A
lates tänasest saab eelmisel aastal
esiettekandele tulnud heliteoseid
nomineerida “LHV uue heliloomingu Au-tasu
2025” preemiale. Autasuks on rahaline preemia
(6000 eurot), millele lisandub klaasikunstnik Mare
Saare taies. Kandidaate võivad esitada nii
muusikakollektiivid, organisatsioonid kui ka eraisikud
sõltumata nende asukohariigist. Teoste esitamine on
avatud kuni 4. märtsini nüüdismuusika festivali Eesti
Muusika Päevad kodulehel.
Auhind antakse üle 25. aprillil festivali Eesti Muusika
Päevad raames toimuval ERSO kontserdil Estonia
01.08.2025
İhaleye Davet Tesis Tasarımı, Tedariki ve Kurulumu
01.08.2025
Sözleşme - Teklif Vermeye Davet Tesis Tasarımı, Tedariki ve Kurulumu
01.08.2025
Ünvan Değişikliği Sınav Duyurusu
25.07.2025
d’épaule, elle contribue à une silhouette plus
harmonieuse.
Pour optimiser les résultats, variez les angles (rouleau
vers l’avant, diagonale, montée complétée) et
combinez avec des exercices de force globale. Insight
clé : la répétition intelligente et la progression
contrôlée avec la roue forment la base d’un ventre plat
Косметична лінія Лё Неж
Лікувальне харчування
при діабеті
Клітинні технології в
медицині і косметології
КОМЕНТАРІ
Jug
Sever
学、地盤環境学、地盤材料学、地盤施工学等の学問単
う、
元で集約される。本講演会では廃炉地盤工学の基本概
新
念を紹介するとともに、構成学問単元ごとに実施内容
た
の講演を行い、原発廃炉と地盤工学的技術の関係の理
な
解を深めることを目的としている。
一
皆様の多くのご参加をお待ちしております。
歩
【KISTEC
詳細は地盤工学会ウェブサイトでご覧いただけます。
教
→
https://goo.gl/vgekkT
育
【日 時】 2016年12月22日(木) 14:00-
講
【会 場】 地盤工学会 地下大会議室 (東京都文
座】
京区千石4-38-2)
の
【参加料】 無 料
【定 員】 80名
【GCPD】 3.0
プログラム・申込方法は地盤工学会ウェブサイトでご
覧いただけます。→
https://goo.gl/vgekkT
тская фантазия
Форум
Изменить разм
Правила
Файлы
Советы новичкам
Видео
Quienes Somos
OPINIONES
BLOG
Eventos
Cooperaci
==
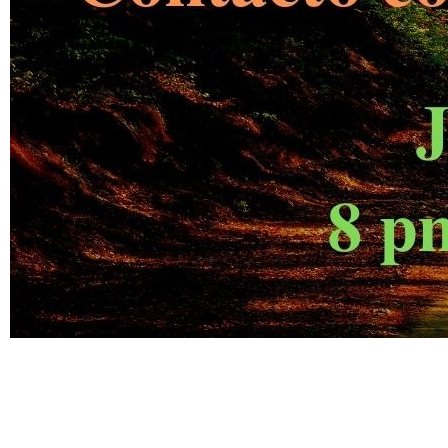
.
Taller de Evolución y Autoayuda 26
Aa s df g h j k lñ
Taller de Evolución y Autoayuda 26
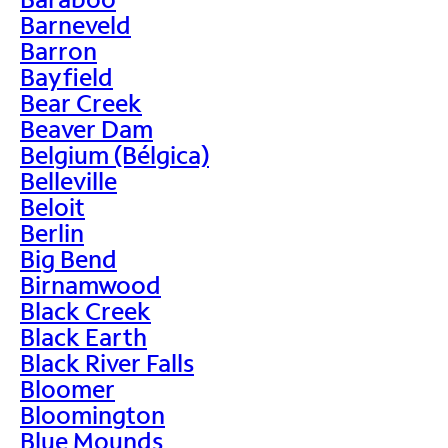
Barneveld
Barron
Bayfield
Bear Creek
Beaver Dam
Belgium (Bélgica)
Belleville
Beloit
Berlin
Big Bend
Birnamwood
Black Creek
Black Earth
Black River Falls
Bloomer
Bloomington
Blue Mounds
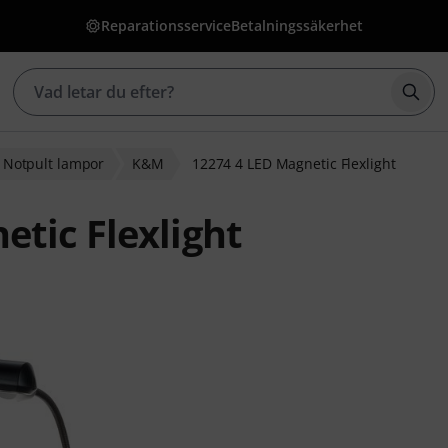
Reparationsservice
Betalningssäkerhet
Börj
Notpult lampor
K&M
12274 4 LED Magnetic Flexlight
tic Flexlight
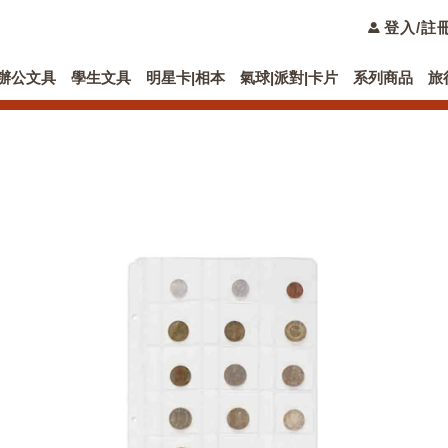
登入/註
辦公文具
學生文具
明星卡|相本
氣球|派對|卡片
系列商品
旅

(What you have to do):
Word for word, restate the lines above from the line containing "avatud kuni 4." through the line containing "clé : la répétition", with both included and nothing else.

(Task answer):
avatud kuni 4. märtsini nüüdismuusika festivali Eesti
Muusika Päevad kodulehel.
Auhind antakse üle 25. aprillil festivali Eesti Muusika
Päevad raames toimuval ERSO kontserdil Estonia
01.08.2025
İhaleye Davet Tesis Tasarımı, Tedariki ve Kurulumu
01.08.2025
Sözleşme - Teklif Vermeye Davet Tesis Tasarımı, Tedariki ve Kurulumu
01.08.2025
Ünvan Değişikliği Sınav Duyurusu
25.07.2025
d’épaule, elle contribue à une silhouette plus
harmonieuse.
Pour optimiser les résultats, variez les angles (rouleau
vers l’avant, diagonale, montée complétée) et
combinez avec des exercices de force globale. Insight
clé : la répétition intelligente et la progression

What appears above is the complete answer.